(Camera geometry data)
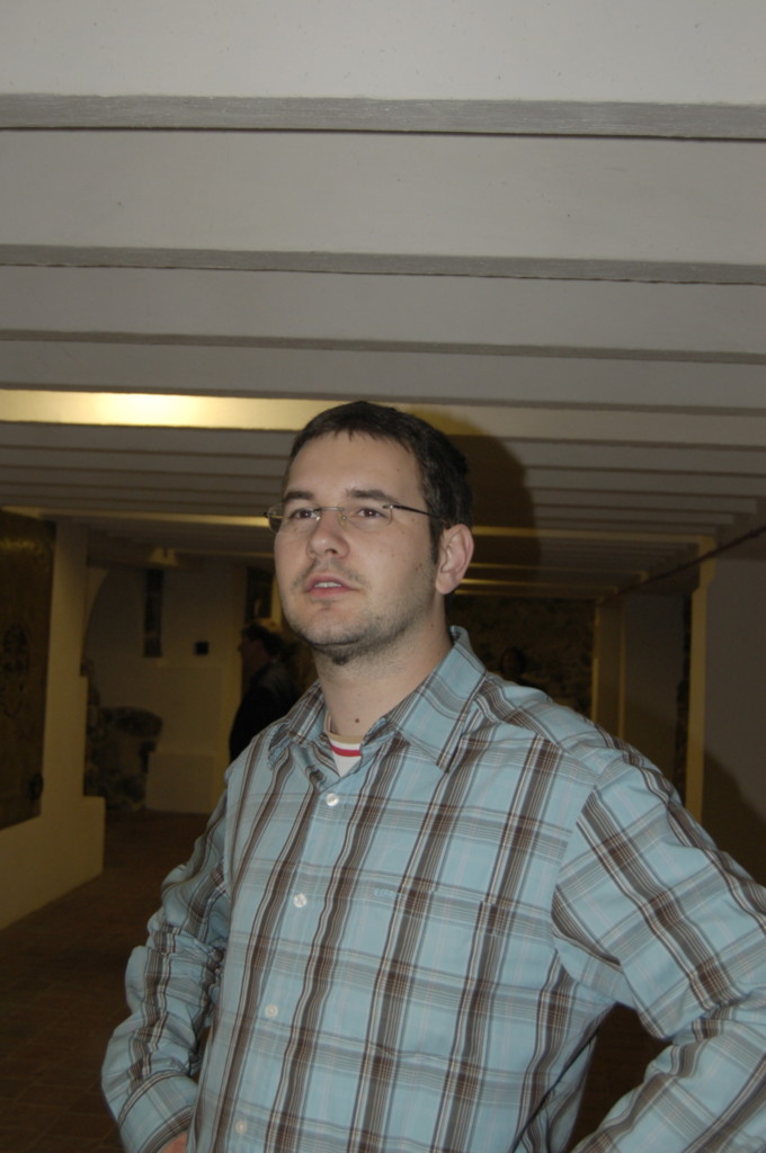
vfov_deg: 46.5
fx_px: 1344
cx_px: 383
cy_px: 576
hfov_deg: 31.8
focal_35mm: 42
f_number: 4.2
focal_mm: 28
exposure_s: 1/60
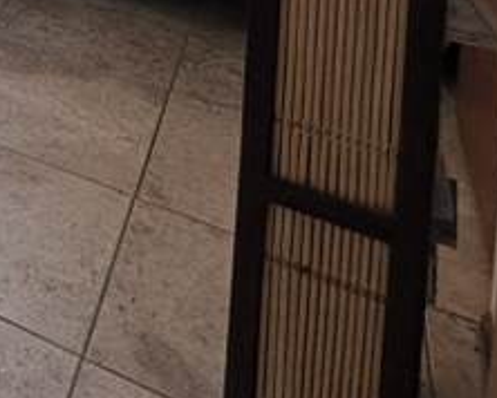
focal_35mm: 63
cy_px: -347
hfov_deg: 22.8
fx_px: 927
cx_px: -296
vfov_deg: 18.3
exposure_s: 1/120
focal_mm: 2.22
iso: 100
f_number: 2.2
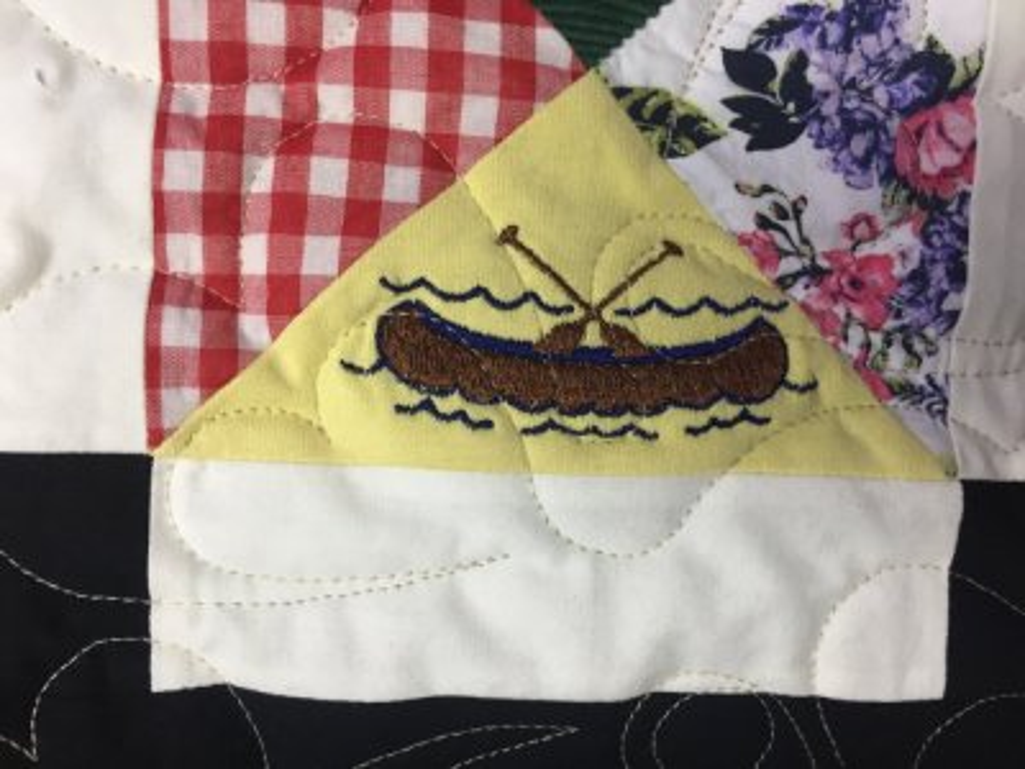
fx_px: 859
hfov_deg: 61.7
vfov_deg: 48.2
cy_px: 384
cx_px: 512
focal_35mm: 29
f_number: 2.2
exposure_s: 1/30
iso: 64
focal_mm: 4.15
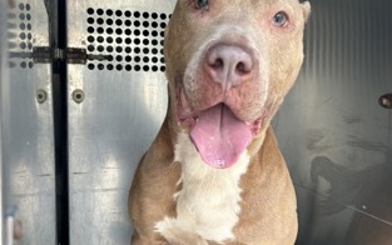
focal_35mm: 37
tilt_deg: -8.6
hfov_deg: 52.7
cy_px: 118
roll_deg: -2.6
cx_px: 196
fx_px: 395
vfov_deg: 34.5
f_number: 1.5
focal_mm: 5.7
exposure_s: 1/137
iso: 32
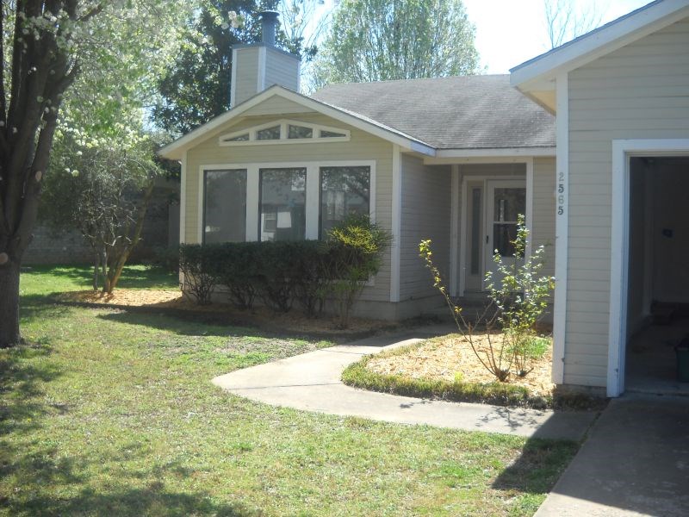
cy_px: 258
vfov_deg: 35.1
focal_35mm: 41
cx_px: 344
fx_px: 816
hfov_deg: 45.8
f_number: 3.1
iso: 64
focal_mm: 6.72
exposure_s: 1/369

...

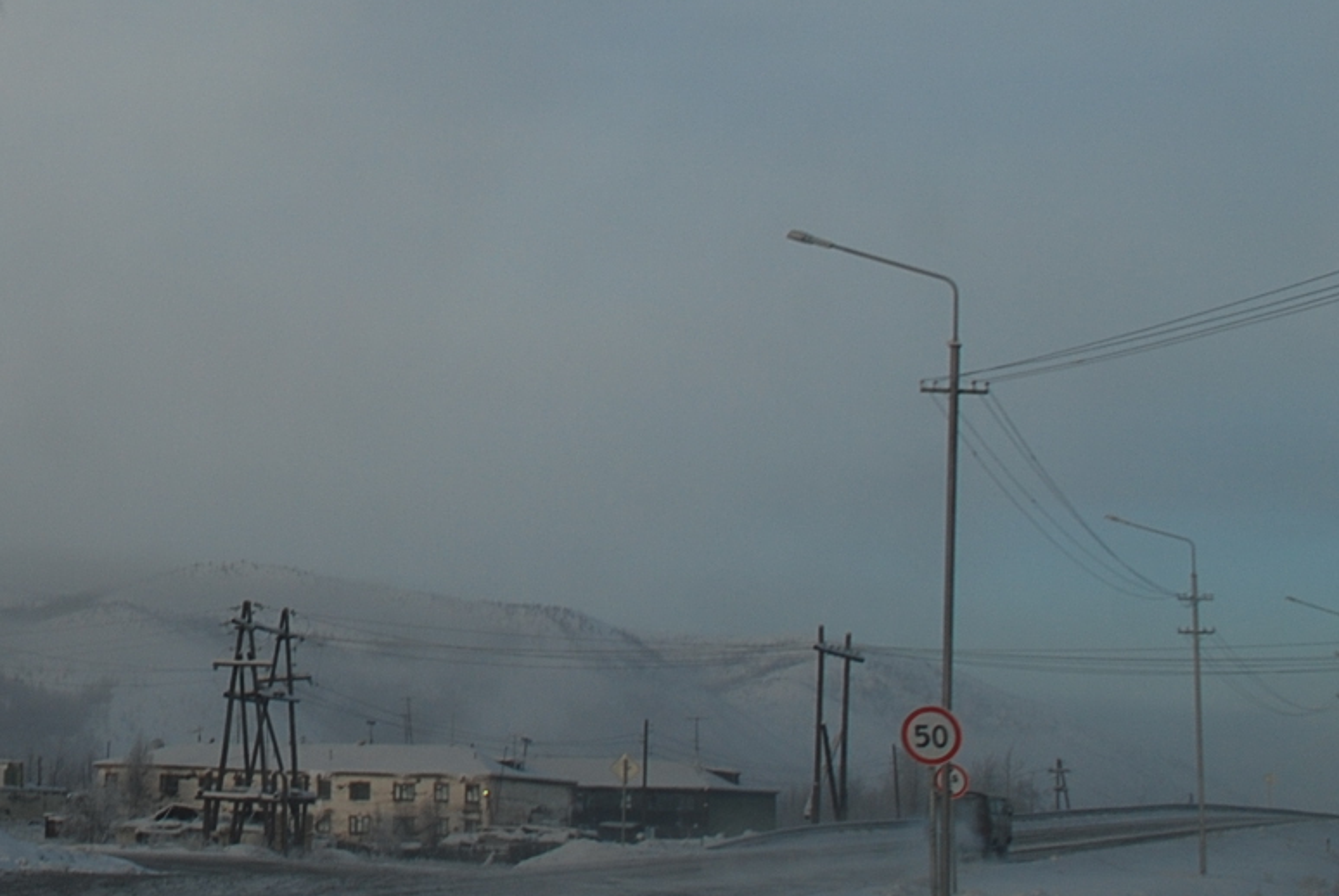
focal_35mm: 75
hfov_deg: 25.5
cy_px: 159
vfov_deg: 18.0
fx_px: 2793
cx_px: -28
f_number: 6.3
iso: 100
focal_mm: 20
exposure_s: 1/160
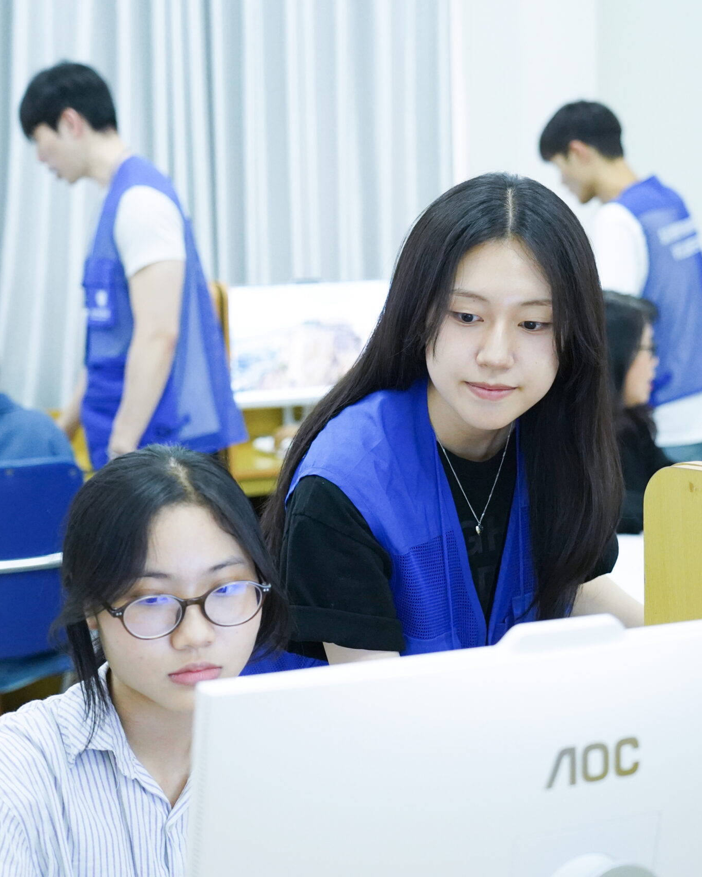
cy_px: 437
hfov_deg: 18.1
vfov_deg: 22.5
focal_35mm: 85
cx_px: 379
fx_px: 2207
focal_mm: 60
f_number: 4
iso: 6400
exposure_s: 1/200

● Your objective: Above are the records; from them, give again exactly the lines from the one containing "hfov_deg: 18.1" to the one containing "exposure_s: 1/200", both lines included, and nothing more.

● Your response:
hfov_deg: 18.1
vfov_deg: 22.5
focal_35mm: 85
cx_px: 379
fx_px: 2207
focal_mm: 60
f_number: 4
iso: 6400
exposure_s: 1/200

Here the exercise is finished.